Beleth Aug 11th 2011 8:45PM
They're going to hear those words eventually. Children need to learn that words are just words. But it seems most parents don't realize that.
But the game is rated "T" for Teen. Let's start there, shall we?
JKWood Aug 11th 2011 11:34PM
I was going to go on a profanity-laden rant about your lineage and taste in dating material... but I couldn't bring myself to do it, not even to prove a point.
The truth is, words do have power - always have, always will.
Scott Aug 11th 2011 8:49PM
RP servers tend to have a more "adult" population, though that can backfire too (in the case of Moongarde's reputation)
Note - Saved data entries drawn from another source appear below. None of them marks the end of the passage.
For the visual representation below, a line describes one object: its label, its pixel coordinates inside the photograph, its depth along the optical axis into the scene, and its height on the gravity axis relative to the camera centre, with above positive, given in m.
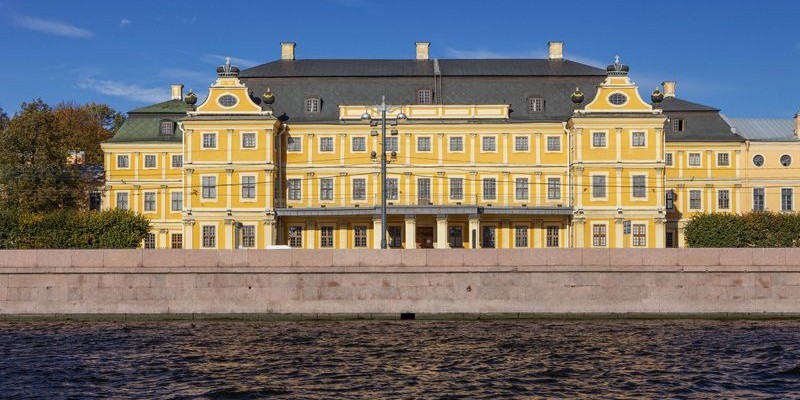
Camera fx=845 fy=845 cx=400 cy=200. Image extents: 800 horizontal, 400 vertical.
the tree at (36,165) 65.94 +5.72
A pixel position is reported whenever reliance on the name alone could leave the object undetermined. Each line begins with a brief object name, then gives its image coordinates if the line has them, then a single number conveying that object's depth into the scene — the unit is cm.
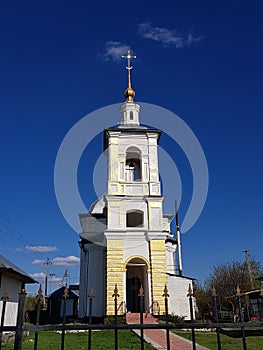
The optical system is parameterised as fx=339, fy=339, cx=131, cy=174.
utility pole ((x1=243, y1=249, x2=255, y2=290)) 3641
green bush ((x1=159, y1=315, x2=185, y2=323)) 1834
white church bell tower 1989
I would avoid PvP servers at all costs.
Mebbe it's time for Blizz to introduce G-Rated servers?
locksoflocks Aug 11th 2011 9:12PM
I completely agree with this idea, if they had "G" rated servers that were for kids and people's accounts could be banned from those servers by GMs so that they couldn't create an alt, that would be great. Then when an individual was reported for being inappropriate the GM could look into the issue and kids would be "safe".
However I must say that I do believe in desensitization and that is part of why I allow my kids to play violent games like wow, and also why I am ok with them PvPing. But a little bit at a time is what it takes, not bury them in it.
Scott Aug 11th 2011 9:20PM
at locksoflocks:
I have nothing against PvP, my concern is that PvP servers tend to attract, shall we say, less "mature" individuals than other types.
Before i get hate responses, let me be clear: plenty of players enjoy the PvP game (and PvP servers) and are responsible, mature and considerate gamers.
But the average misogynistic neanderthal who only wants to PWN noobs and trash talk will likely be found on a PvP server.
Arrohon Aug 11th 2011 10:08PM
I was going to play on Azgalor which is a pvp server but among other reasons I left hours after hitting 85 due to how obvious that everyone seemed to be a teenager or acted like one. It really turned me off from pvp servers especially since I don't pvp.